● **PROBLEM TO WORK ON**
After locating the line with "micrograph of normal" in the data that follows, return it and every later line exactly, up to and including the line with "micrograph of neoplastic".
(TASK DATA)
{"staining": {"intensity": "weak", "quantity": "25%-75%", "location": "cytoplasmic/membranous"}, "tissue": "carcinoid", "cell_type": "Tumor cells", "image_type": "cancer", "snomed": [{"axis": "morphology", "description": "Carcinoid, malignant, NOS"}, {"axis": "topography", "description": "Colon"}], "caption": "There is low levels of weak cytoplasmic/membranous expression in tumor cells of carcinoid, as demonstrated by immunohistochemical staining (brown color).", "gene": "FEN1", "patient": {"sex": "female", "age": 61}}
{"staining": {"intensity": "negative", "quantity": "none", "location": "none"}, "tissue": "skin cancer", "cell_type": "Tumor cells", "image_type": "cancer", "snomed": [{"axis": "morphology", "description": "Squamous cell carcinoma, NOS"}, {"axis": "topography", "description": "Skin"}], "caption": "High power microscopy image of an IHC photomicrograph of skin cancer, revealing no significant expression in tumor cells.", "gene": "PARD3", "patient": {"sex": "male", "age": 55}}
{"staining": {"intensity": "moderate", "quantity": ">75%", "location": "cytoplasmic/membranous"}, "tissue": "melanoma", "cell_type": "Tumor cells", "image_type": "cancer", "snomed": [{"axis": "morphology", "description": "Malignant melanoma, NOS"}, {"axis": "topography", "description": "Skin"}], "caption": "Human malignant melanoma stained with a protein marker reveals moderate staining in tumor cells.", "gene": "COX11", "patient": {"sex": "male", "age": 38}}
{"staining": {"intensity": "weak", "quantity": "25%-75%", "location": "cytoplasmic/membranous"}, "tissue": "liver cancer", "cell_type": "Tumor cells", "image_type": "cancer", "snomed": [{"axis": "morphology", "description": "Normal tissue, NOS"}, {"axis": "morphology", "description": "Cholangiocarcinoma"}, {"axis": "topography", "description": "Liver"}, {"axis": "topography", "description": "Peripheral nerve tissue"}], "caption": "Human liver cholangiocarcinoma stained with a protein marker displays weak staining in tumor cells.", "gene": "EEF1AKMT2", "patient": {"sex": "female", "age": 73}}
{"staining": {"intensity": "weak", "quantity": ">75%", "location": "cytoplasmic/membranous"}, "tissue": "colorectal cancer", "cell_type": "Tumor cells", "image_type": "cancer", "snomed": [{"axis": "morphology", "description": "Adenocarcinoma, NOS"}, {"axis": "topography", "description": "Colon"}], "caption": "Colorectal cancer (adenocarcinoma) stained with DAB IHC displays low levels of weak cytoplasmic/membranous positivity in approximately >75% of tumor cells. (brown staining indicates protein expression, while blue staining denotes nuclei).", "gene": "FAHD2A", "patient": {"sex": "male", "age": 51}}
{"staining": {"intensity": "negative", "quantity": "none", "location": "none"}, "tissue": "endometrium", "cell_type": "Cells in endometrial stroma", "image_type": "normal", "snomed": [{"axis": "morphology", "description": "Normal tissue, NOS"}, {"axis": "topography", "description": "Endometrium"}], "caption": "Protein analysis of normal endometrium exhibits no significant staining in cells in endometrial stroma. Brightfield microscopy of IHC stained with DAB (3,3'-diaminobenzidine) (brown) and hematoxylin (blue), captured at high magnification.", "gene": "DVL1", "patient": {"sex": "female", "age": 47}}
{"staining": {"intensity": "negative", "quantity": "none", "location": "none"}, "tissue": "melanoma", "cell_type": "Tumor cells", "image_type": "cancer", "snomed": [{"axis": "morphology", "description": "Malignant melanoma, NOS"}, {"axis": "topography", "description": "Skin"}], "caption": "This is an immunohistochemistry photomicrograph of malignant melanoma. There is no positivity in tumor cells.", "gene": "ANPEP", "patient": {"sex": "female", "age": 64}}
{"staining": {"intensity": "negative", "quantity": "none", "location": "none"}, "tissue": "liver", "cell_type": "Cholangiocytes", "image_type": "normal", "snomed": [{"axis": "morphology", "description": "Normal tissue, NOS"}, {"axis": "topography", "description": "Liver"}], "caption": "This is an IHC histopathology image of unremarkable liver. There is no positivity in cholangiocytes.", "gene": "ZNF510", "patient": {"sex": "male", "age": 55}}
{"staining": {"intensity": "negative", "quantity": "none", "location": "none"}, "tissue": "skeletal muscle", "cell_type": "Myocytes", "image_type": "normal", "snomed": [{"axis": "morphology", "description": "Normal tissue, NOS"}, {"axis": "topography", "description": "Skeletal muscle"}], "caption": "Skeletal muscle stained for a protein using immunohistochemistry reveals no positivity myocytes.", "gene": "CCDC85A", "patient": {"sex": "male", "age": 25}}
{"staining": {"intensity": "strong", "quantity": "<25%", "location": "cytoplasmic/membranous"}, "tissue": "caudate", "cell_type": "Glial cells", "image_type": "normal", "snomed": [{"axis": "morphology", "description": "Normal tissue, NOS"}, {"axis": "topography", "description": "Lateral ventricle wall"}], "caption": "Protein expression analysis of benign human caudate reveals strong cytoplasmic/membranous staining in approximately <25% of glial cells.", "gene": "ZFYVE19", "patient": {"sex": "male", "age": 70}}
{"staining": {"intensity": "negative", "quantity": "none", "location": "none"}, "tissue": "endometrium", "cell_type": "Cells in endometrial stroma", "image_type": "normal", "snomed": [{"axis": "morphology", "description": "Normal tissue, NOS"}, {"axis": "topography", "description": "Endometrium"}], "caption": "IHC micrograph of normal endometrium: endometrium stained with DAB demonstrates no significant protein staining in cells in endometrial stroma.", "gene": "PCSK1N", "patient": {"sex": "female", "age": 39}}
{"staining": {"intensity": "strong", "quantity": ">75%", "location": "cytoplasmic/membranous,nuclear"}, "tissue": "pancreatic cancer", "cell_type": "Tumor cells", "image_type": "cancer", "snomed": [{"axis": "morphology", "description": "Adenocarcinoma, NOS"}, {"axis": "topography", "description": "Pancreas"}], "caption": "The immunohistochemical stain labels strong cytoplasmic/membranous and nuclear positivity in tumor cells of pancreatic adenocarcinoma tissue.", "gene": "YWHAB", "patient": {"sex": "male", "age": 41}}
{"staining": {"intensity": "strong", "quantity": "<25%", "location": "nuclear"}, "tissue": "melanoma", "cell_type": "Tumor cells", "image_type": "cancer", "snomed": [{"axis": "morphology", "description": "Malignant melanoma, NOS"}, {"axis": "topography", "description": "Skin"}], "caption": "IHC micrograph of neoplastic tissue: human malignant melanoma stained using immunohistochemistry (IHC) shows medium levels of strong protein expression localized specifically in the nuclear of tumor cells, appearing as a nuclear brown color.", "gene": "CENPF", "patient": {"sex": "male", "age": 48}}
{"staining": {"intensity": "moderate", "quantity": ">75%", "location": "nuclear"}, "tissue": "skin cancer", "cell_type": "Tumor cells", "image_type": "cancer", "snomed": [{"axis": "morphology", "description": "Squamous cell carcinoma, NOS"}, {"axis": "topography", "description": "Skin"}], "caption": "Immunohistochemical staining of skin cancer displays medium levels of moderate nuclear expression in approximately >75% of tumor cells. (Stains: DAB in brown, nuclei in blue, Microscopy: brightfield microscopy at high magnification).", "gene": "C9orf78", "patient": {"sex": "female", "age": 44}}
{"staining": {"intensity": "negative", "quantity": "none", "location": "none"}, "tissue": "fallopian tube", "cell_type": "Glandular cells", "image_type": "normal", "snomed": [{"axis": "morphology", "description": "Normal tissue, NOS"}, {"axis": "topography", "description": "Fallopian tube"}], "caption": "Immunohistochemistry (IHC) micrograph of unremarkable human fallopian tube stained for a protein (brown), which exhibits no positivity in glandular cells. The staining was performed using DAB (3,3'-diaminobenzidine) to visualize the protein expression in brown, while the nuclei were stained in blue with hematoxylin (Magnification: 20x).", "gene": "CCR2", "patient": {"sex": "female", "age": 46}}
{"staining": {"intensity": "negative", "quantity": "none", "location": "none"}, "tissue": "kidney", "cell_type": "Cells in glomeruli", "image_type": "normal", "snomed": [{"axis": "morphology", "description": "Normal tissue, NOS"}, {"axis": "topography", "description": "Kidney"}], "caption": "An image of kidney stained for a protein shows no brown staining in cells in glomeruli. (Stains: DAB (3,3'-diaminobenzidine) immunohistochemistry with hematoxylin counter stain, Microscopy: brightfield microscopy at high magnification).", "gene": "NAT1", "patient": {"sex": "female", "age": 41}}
(End TASK DATA)
● **EXPECTED ANSWER**
{"staining": {"intensity": "negative", "quantity": "none", "location": "none"}, "tissue": "endometrium", "cell_type": "Cells in endometrial stroma", "image_type": "normal", "snomed": [{"axis": "morphology", "description": "Normal tissue, NOS"}, {"axis": "topography", "description": "Endometrium"}], "caption": "IHC micrograph of normal endometrium: endometrium stained with DAB demonstrates no significant protein staining in cells in endometrial stroma.", "gene": "PCSK1N", "patient": {"sex": "female", "age": 39}}
{"staining": {"intensity": "strong", "quantity": ">75%", "location": "cytoplasmic/membranous,nuclear"}, "tissue": "pancreatic cancer", "cell_type": "Tumor cells", "image_type": "cancer", "snomed": [{"axis": "morphology", "description": "Adenocarcinoma, NOS"}, {"axis": "topography", "description": "Pancreas"}], "caption": "The immunohistochemical stain labels strong cytoplasmic/membranous and nuclear positivity in tumor cells of pancreatic adenocarcinoma tissue.", "gene": "YWHAB", "patient": {"sex": "male", "age": 41}}
{"staining": {"intensity": "strong", "quantity": "<25%", "location": "nuclear"}, "tissue": "melanoma", "cell_type": "Tumor cells", "image_type": "cancer", "snomed": [{"axis": "morphology", "description": "Malignant melanoma, NOS"}, {"axis": "topography", "description": "Skin"}], "caption": "IHC micrograph of neoplastic tissue: human malignant melanoma stained using immunohistochemistry (IHC) shows medium levels of strong protein expression localized specifically in the nuclear of tumor cells, appearing as a nuclear brown color.", "gene": "CENPF", "patient": {"sex": "male", "age": 48}}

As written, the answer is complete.